Photo: Anna Williams; Styling: Anna Last
Prep time 10 mins
Other time 10 mins
Yield Makes 4 servings

Ingredients

  • 1/2 cup ketchup
  • 2 tablespoons honey
  • 1 tablespoon Worcestershire sauce
  • 1 1/2 pounds boneless, skinless chicken breasts
  • Kosher salt and pepper
  • Canola oil, for the grill
  • 6 ears corn, shucked
  • 1 tablespoon unsalted butter, cut into pieces
  • 2 scallions, sliced

Nutrition Information

  • calories 427
  • caloriesfromfat 26 %
  • protein 39 g
  • carbohydrate 44 g
  • sugars 21 g
  • fiber 4 g
  • fat 13 g
  • satfat 5 g
  • sodium 764 mg
  • cholesterol 109 mg

How to Make It

  1. Place twenty 8-inch wooden skewers in water to soak.
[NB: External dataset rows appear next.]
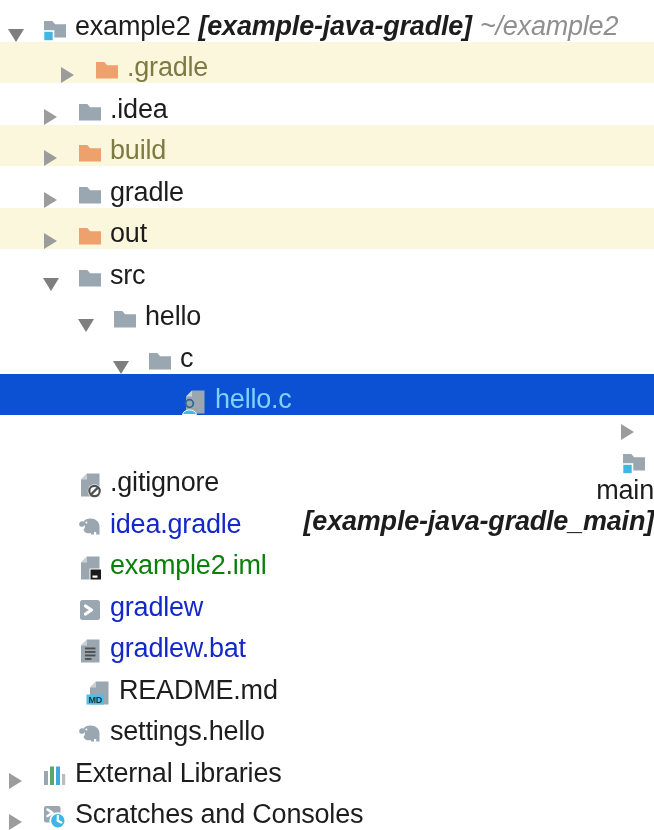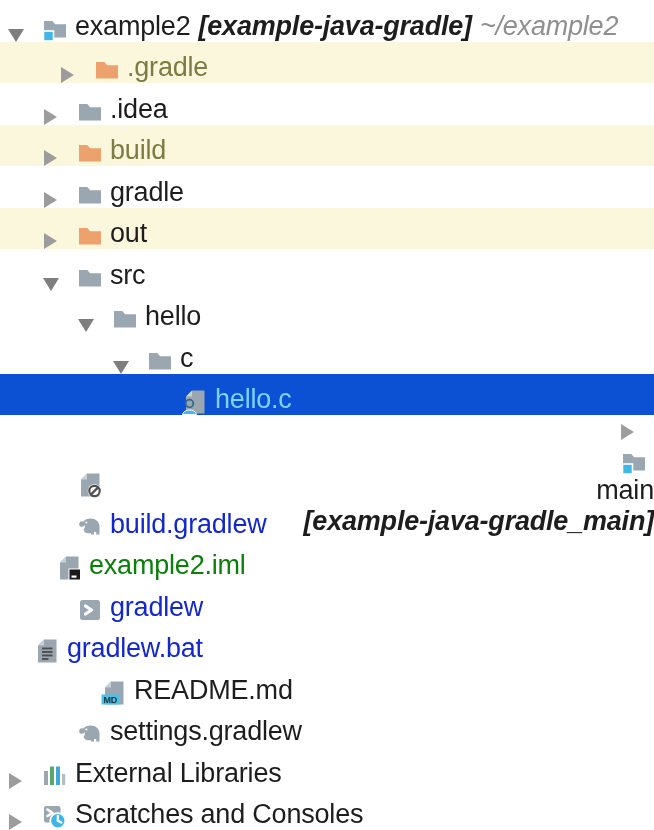--- a/index.html
+++ b/index.html
@@ -156,32 +156,33 @@
       <span class="arrow none"></span>
       <span class="icon-box">
         <svg width="26" height="26" viewBox="0 0 26 26">
       <path d="M10,1.5 H22.5 V24.5 H4 V7.5 Z" fill="#9AA7B1"></path>
                    <path d="M10,1.5 V7.5 H4 Z" fill="#C9D1D7"></path>
       <circle cx="17.5" cy="19" r="6.8" fill="#ffffff"></circle>
       <circle cx="17.5" cy="19" r="5.2" fill="none" stroke="#4F4F4F" stroke-width="2.2"></circle>
       <line x1="13.9" y1="22.6" x2="21.1" y2="15.4" stroke="#4F4F4F" stroke-width="2.2"></line>
         </svg>
       </span>
+      <span class="seg seg-default">.gitignore</span>
     </div>
     <div class="row bg-white" style="padding-left: 43px;">
       <span class="arrow none"></span>
       <span class="icon-box">
         <svg width="26" height="26" viewBox="0 0 26 26">
       <path d="M22.5,20.5 v-8 c0,-5 -4,-8 -9,-8 c-3.2,0 -5.6,1.2 -7.2,3.2 c-1.4,-0.8 -3.2,-0.2 -3.9,1.2 c-0.8,1.6 0,3.4 1.7,3.9 c1.1,0.3 2.3,-0.1 3,-1 l0.5,-0.7 c0.6,1.7 0.2,3.6 -1.1,4.9 c1.2,2.9 4.6,4.1 7.5,2.9 v1.6 h3 v-2.6 h2.2 v2.6 z" fill="#9AA7B1"></path>
       <circle cx="9.4" cy="8.4" r="1" fill="#ffffff"></circle>
         </svg>
       </span>
-      <span class="seg seg-blue">build.gradlew</span>
-    </div>
-    <div class="row bg-white" style="padding-left: 22px;">
+      <span class="seg seg-blue">idea.gradle</span>
+    </div>
+    <div class="row bg-white" style="padding-left: 43px;">
       <span class="arrow none"></span>
       <span class="icon-box">
         <svg width="26" height="26" viewBox="0 0 26 26">
       <path d="M10,1.5 H22.5 V24.5 H4 V7.5 Z" fill="#9AA7B1"></path>
                    <path d="M10,1.5 V7.5 H4 Z" fill="#C9D1D7"></path>
       <rect x="13" y="14" width="11.5" height="11" fill="#1A1A1A" stroke="#ffffff" stroke-width="1"></rect>
       <rect x="15.5" y="20.5" width="5" height="2.2" fill="#ffffff"></rect>
         </svg>
       </span>
       <span class="seg seg-green">example2.iml</span>
@@ -189,55 +190,55 @@
     <div class="row bg-white" style="padding-left: 43px;">
       <span class="arrow none"></span>
       <span class="icon-box">
         <svg width="26" height="26" viewBox="0 0 26 26">
       <rect x="3" y="3" width="20" height="20" rx="2.5" fill="#9AA7B1"></rect>
       <path d="M8.5,9 L14.5,13 L8.5,17" fill="none" stroke="#ffffff" stroke-width="3.2" stroke-linecap="round" stroke-linejoin="round"></path>
         </svg>
       </span>
       <span class="seg seg-blue">gradlew</span>
     </div>
-    <div class="row bg-white" style="">
+    <div class="row bg-white" style="padding-left: 43px;">
       <span class="arrow none"></span>
       <span class="icon-box">
         <svg width="26" height="26" viewBox="0 0 26 26">
       <path d="M10,1.5 H22.5 V24.5 H4 V7.5 Z" fill="#9AA7B1"></path>
                    <path d="M10,1.5 V7.5 H4 Z" fill="#C9D1D7"></path>
       <rect x="8" y="9.5" width="10.5" height="1.9" fill="#4F4F4F"></rect>
       <rect x="8" y="13" width="10.5" height="1.9" fill="#4F4F4F"></rect>
       <rect x="8" y="16.5" width="10.5" height="1.9" fill="#4F4F4F"></rect>
       <rect x="8" y="20" width="6.5" height="1.9" fill="#4F4F4F"></rect>
         </svg>
       </span>
       <span class="seg seg-blue">gradlew.bat</span>
     </div>
-    <div class="row bg-white" style="padding-left: 67px;">
+    <div class="row bg-white" style="padding-left: 52px;">
       <span class="arrow none"></span>
       <span class="icon-box">
         <svg width="26" height="26" viewBox="0 0 26 26">
       <path d="M10,1.5 H22.5 V24.5 H4 V7.5 Z" fill="#9AA7B1"></path>
                    <path d="M10,1.5 V7.5 H4 Z" fill="#C9D1D7"></path>
       <rect x="0.5" y="14.5" width="17.5" height="10" fill="#4BC0E8"></rect>
       <text x="9.2" y="22.6" text-anchor="middle" font-family="Liberation Sans,sans-serif" font-size="9" font-weight="700" fill="#16323C">MD</text>
         </svg>
       </span>
       <span class="seg seg-default">README.md</span>
     </div>
     <div class="row bg-white" style="padding-left: 43px;">
       <span class="arrow none"></span>
       <span class="icon-box">
         <svg width="26" height="26" viewBox="0 0 26 26">
       <path d="M22.5,20.5 v-8 c0,-5 -4,-8 -9,-8 c-3.2,0 -5.6,1.2 -7.2,3.2 c-1.4,-0.8 -3.2,-0.2 -3.9,1.2 c-0.8,1.6 0,3.4 1.7,3.9 c1.1,0.3 2.3,-0.1 3,-1 l0.5,-0.7 c0.6,1.7 0.2,3.6 -1.1,4.9 c1.2,2.9 4.6,4.1 7.5,2.9 v1.6 h3 v-2.6 h2.2 v2.6 z" fill="#9AA7B1"></path>
       <circle cx="9.4" cy="8.4" r="1" fill="#ffffff"></circle>
         </svg>
       </span>
-      <span class="seg seg-default">settings.gradlew</span>
+      <span class="seg seg-default">settings.hello</span>
     </div>
     <div class="row bg-white" style="padding-left: 8px;">
       <span class="arrow collapsed"></span>
       <span class="icon-box">
         <svg width="26" height="26" viewBox="0 0 26 26">
       <rect x="2" y="8" width="4" height="14" fill="#9AA7B1"></rect>
       <rect x="8" y="3.5" width="4" height="18.5" fill="#59A869"></rect>
       <rect x="14" y="3.5" width="4" height="18.5" fill="#40A8DC"></rect>
       <rect x="20" y="11" width="3.2" height="11" fill="#B4BEC5"></rect>
         </svg>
Heat grill to medium-high. In a small bowl, combine the ketchup, honey, and Worcestershire sauce; set aside.

    Slice the chicken lengthwise into twenty 1/2-inch-thick strips. Thread each strip onto a wooden skewer. Season with 1/4 teaspoon salt and 1/4 teaspoon pepper.

    Lightly oil the grill. Cook the chicken, turning occasionally, until cooked through, 6 to 8 minutes, basting with the ketchup mixture during the last 2 minutes of cooking.

    Meanwhile, grill the corn, turning occasionally, until slightly charred, 3 to 4 minutes. Cut the kernels off the cobs, place in a medium bowl, and toss with the butter, scallions, 1/4 teaspoon salt, and 1/4 teaspoon pepper. Serve with the chicken.